Extrait fourni
|---|

On pourrait songer à attribuer à l’autorité administrative, à la place du tribunal, pleine compétence (307) pour statuer sur la demande en indemnité. Le § 148 du Code de procédure civile ne s’y opposerait pas et le § 13 de la loi d’organisation judiciaire le permettrait. Dans ce cas, le § 11 de la loi d’introduction au Code civil cesserait également d’être applicable, parce qu’il ne se rapporte qu’à des affaires qui doivent se terminer par la voie judiciaire ordinaire ; la législation particulière aurait toute liberté pour faire dépendre la poursuite dirigée contre un fonctionnaire de la permission d’un maire quelconque. C’est justement parce qu’il en est ainsi qu’il faut dire que la volonté du § 11, est que ces contestations de droit civil ne puissent être enlevées aux tribunaux en vertu du § 13 de la loi d’organisation judiciaire23. Dès lors, tout ce que la législation particulière, au point de vue de la procédure, peut faire pour la protection spéciale des fonctionnaires, se restreint à la décision préalable dans le sens du droit de l’Empire.

|---|

Lignes enregistrées
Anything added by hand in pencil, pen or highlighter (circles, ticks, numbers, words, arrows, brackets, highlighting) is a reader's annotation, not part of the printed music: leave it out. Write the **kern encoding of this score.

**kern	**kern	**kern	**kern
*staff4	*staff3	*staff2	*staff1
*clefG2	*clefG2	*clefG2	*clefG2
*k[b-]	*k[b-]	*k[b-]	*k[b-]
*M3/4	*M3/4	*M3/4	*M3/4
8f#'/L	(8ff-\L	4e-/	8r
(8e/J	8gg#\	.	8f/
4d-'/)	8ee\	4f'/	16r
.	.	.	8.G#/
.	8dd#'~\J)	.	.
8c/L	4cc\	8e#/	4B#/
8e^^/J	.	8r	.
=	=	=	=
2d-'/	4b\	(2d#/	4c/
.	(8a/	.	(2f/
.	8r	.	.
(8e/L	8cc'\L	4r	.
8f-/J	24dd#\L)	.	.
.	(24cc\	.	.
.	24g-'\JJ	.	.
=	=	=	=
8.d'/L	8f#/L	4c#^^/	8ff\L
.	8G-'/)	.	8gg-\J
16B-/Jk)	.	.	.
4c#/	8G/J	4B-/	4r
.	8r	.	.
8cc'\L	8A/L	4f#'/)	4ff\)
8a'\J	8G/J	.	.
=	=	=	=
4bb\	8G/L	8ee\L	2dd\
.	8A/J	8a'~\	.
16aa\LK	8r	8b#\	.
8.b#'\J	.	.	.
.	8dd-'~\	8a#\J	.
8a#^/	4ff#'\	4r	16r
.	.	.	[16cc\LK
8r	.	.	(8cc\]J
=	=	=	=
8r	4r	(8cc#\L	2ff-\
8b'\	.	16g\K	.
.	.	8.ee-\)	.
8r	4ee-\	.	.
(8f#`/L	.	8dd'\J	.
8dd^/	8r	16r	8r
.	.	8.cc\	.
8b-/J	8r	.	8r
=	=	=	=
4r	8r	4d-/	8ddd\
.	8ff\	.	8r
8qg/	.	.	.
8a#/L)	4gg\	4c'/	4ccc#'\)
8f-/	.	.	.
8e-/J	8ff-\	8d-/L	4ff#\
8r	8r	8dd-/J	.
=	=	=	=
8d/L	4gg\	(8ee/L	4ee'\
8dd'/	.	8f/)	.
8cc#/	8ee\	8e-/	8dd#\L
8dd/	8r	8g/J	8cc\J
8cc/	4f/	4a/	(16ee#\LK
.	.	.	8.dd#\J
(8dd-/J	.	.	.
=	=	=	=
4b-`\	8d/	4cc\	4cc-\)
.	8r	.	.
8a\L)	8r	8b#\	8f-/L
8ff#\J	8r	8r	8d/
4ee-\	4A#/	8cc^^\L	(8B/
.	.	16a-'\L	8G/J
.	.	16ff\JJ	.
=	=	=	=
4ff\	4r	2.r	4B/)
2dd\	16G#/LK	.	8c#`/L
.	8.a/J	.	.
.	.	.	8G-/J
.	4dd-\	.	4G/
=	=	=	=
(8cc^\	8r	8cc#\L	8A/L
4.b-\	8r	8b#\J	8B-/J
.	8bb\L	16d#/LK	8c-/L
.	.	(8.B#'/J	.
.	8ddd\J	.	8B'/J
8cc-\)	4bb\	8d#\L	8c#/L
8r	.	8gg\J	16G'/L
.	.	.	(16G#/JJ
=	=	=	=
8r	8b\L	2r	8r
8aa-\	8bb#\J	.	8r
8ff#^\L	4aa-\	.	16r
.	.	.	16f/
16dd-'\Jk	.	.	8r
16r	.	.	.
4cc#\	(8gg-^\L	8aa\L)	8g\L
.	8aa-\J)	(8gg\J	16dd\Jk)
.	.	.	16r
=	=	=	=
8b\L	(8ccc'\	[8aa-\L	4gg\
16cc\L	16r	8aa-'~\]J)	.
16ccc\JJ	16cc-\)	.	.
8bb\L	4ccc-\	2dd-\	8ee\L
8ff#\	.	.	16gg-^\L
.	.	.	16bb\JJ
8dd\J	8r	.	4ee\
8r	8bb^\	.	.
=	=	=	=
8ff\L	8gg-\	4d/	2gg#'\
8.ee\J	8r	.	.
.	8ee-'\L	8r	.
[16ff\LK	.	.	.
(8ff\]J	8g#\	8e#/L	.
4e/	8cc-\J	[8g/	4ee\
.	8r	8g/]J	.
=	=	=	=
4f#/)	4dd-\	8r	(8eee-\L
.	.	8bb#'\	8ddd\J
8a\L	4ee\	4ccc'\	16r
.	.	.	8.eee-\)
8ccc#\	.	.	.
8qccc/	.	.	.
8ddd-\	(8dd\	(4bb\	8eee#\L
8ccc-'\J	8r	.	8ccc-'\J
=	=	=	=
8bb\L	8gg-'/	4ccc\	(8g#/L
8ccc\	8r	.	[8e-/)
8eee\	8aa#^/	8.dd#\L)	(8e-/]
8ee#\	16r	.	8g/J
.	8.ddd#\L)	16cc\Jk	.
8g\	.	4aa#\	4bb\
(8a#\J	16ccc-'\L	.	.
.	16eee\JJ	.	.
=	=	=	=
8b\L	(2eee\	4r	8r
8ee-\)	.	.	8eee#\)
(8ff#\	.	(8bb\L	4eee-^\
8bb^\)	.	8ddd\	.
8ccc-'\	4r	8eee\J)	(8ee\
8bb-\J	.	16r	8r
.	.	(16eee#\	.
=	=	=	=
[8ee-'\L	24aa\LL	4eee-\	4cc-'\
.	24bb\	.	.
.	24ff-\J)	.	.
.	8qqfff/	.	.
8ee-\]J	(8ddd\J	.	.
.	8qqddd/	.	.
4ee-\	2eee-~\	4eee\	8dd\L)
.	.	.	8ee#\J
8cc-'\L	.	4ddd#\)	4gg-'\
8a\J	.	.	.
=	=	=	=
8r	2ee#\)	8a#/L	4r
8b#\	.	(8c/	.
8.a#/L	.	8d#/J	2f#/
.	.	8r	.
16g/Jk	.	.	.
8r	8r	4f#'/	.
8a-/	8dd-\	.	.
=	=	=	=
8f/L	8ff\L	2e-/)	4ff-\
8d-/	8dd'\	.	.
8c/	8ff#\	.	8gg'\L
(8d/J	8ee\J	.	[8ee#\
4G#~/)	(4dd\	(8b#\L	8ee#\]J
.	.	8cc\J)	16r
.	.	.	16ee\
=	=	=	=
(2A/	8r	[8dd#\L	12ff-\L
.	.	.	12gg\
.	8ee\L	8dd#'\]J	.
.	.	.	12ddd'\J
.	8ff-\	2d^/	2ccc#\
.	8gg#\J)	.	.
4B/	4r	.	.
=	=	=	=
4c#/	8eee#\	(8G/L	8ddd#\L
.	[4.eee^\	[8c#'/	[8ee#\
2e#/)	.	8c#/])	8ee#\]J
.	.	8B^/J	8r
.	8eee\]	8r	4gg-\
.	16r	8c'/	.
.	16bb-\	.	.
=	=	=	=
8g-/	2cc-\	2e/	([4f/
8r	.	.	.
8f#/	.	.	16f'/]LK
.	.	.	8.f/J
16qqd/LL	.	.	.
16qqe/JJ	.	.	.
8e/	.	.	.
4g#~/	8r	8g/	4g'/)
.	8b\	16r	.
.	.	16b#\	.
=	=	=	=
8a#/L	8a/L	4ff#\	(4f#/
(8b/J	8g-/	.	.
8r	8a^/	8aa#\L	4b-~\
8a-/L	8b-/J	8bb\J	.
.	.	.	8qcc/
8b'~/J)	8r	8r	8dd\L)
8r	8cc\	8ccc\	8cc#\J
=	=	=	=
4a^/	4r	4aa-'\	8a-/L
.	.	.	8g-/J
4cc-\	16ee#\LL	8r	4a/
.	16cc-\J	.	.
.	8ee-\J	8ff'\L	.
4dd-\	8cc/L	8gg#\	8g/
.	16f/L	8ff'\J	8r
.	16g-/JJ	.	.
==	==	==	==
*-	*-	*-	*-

|---|

Consigne
Donnez la suite de l'extrait sur les poursuites contre les fonctionnaires, à partir de sa dernière phrase. Les lignes ne servent à rien ici.

Réponse
3) L’institution telle qu’elle est tracée par le § 11 de la loi d’introduction à la loi d’organisation judiciaire de l’Empire, dans ses parties essentielles, se présente comme suit :
Elle trouve sa sphère d’application dans la poursuite judiciaire dirigée contre des fonctionnaires publics. La législation particulière peut la restreindre à certaines catégories de fonctionnaires. Si elle se sert, comme le § 11, simplement de l’expression « fonctionnaires publics », il n’y aura pas lieu de suivre l’interprétation extensive que nous avons trouvée (308) nécessaire pour l’application du § 839 du Code civil. Cette protection spéciale au moyen d’entraves apportées à la voie judiciaire ne s’est appliquée de tout temps qu’aux fonctionnaires les plus exposés et en même temps assez importants pour qu’on leur donnât ce privilège24.
Ainsi, il faut nous attacher au sens strict du mot qui ne comprend alors que les personnes au service de l’Etat en vertu d’un titre de droit public et d’une manière permanente. Il faut exclure les serviteurs à titre de droit privé, et aussi les jurés, les échevins, les simples soldats. Par contre, nous ajouterons le fonctionnaire préposé à une entreprise d’économie privée : c’est la qualité de la personne qui prévaut ici25.
Mais, dans tous les cas, le fonctionnaire ne doit pas avoir agi comme personne privée, il doit avoir agi comme représentant de l’Etat : « dans l’exercice ou à l’occasion de l’exercice de sa fonction »26.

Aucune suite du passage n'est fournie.